Earlier this month, Veterans Services’ Officer Kevin Jarvis and some fellow Marines were presented with a U.S. Marine Corps Unit Commendation for heroic efforts 47 years ago that saved an Army doctor’s life following a vicious attack in his home in Cameroon, West Africa.

Jarvis was contacted by a Historian for the Marine Corps Embassy Security Group, who inquired about the incident that he and some fellow Marines were involved in during May of 1977. Jarvis, a Malden High School student in 1974 when he enlisted in the U.S. Marine Corps, was a young Marine Sergeant stationed at the American Embassy in Yaoundé, Cameroon, with other Marines and a supervisor.

Dr. Albert Henn from Cape Cod, Mass., who served as an Army nurse during the Korean War, later went to Harvard and became a doctor with U.S. AID in Cameroon, West Africa. He was severely injured one night by three locals who committed a home invasion at his residence in Yaoundé while he was home with his wife and two small children. Although Dr. Henn attempted to fight the intruders, he was seriously wounded after being hit multiple times with a metal pipe. Although off duty, Sgt. Jarvis and fellow Marines responded to the call for help and rushed him to a clinic, carrying him into the operating room. Doctors worked on Dr. Henn for a long time without anesthesia while the men held him on the operating table.

INSTRUCTIONS ::
**A.** In the commendation article, where was Jarvis stationed as a young Marine Sergeant?
**B.** Please extend the commendation article, picking up after its final sentence.
The material that comes next has no connection to the commendation article.

DATA EXTRACTS ::
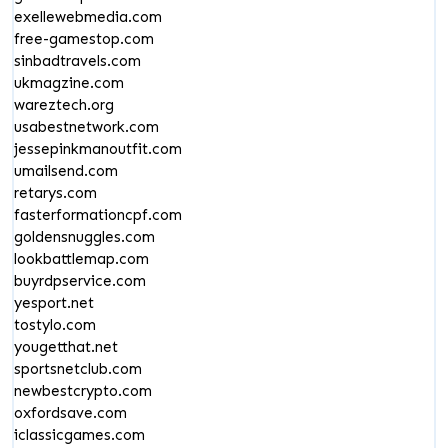
exellewebmedia.com
free-gamestop.com
sinbadtravels.com
ukmagzine.com
wareztech.org
usabestnetwork.com
jessepinkmanoutfit.com
umailsend.com
retarys.com
fasterformationcpf.com
goldensnuggles.com
lookbattlemap.com
buyrdpservice.com
yesport.net
tostylo.com
yougetthat.net
sportsnetclub.com
newbestcrypto.com
oxfordsave.com
iclassicgames.com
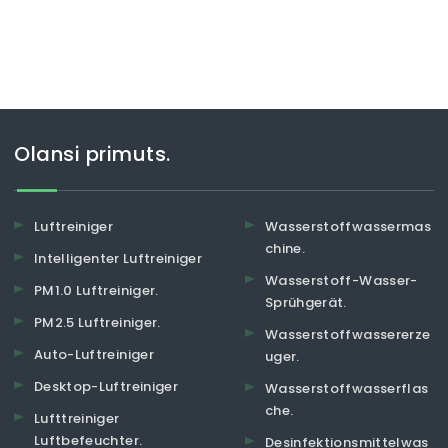
Olansi primuts.
Luftreiniger
Wasserstoffwassermas
chine.
Intelligenter Luftreiniger
Wasserstoff-Wasser-
PM1.0 Luftreiniger.
Sprühgerät.
PM2.5 Luftreiniger.
Wasserstoffwassererze
Auto-Luftreiniger
uger.
Desktop-Luftreiniger
Wasserstoffwasserflas
che.
Lufttreiniger
Luftbefeuchter.
Desinfektionsmittelwas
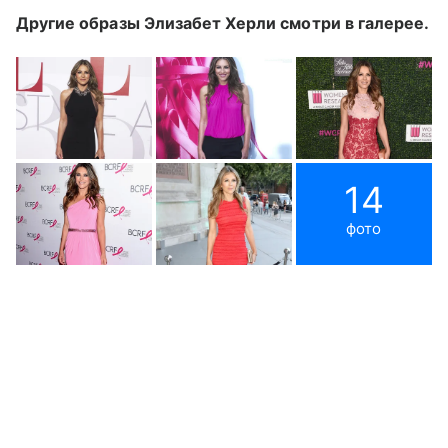
Другие образы Элизабет Херли смотри в галерее.
14
фото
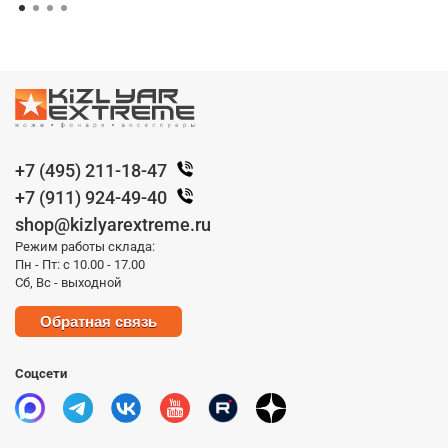
+7 (495) 211-18-47
+7 (911) 924-49-40
shop@kizlyarextreme.ru
Режим работы склада:
Пн - Пт: с 10.00 - 17.00
Сб, Вс - выходной
Обратная связь
Соцсети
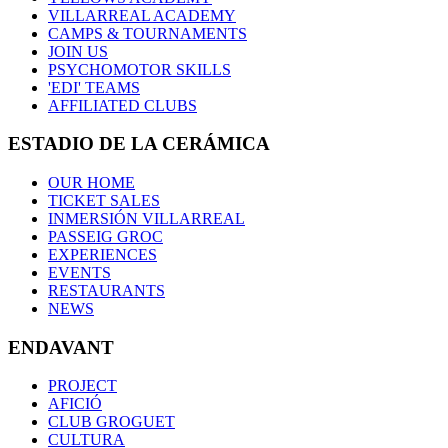
VILLARREAL ACADEMY
CAMPS & TOURNAMENTS
JOIN US
PSYCHOMOTOR SKILLS
'EDI' TEAMS
AFFILIATED CLUBS
ESTADIO DE LA CERÁMICA
OUR HOME
TICKET SALES
INMERSIÓN VILLARREAL
PASSEIG GROC
EXPERIENCES
EVENTS
RESTAURANTS
NEWS
ENDAVANT
PROJECT
AFICIÓ
CLUB GROGUET
CULTURA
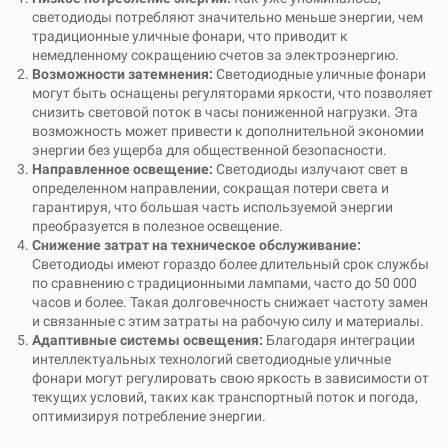
светодиоды потребляют значительно меньше энергии, чем
традиционные уличные фонари, что приводит к
немедленному сокращению счетов за электроэнергию.
Возможности затемнения:
Светодиодные уличные фонари
могут быть оснащены регуляторами яркости, что позволяет
снизить световой поток в часы пониженной нагрузки. Эта
возможность может привести к дополнительной экономии
энергии без ущерба для общественной безопасности.
Направленное освещение:
Светодиоды излучают свет в
определенном направлении, сокращая потери света и
гарантируя, что большая часть используемой энергии
преобразуется в полезное освещение.
Снижение затрат на техническое обслуживание:
Светодиоды имеют гораздо более длительный срок службы
по сравнению с традиционными лампами, часто до 50 000
часов и более. Такая долговечность снижает частоту замен
и связанные с этим затраты на рабочую силу и материалы.
Адаптивные системы освещения:
Благодаря интеграции
интеллектуальных технологий светодиодные уличные
фонари могут регулировать свою яркость в зависимости от
текущих условий, таких как транспортный поток и погода,
оптимизируя потребление энергии.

RESULTS OF THE EXERCISE ::
**A.** At the American Embassy in Yaoundé, Cameroon.

**B.**
Dr. Henn survived that incident and continued his work in Africa to help those less fortunate. Ironically, almost 30 years to the date that he was saved by the Marines, he died in a plane crash in Cameroon, the same country where he was attacked in 1977. He was returning to Nairobi, Kenya, from a conference in Abidjan, Ivory Coast, where he operated a medical clinic, when the plane crashed in Cameroon.

Dr. Henn’s ex-wife and his daughter, Julia Henn, who was seven in 1977 and now works for U.S. AID in Washington, D.C., provided the Marine Corps with a notarized statement about what the Marines did that night to help them and save Dr. Henn’s life. It took nearly half a century, but on December 13, 2024, Jarvis, Warren Kyle and Domenic Ferlaino were presented with the Marine Corps Unit Commendation during a ceremony at the Marine Corps Embassy Security Group, Marine Corps Base Quantico, VA.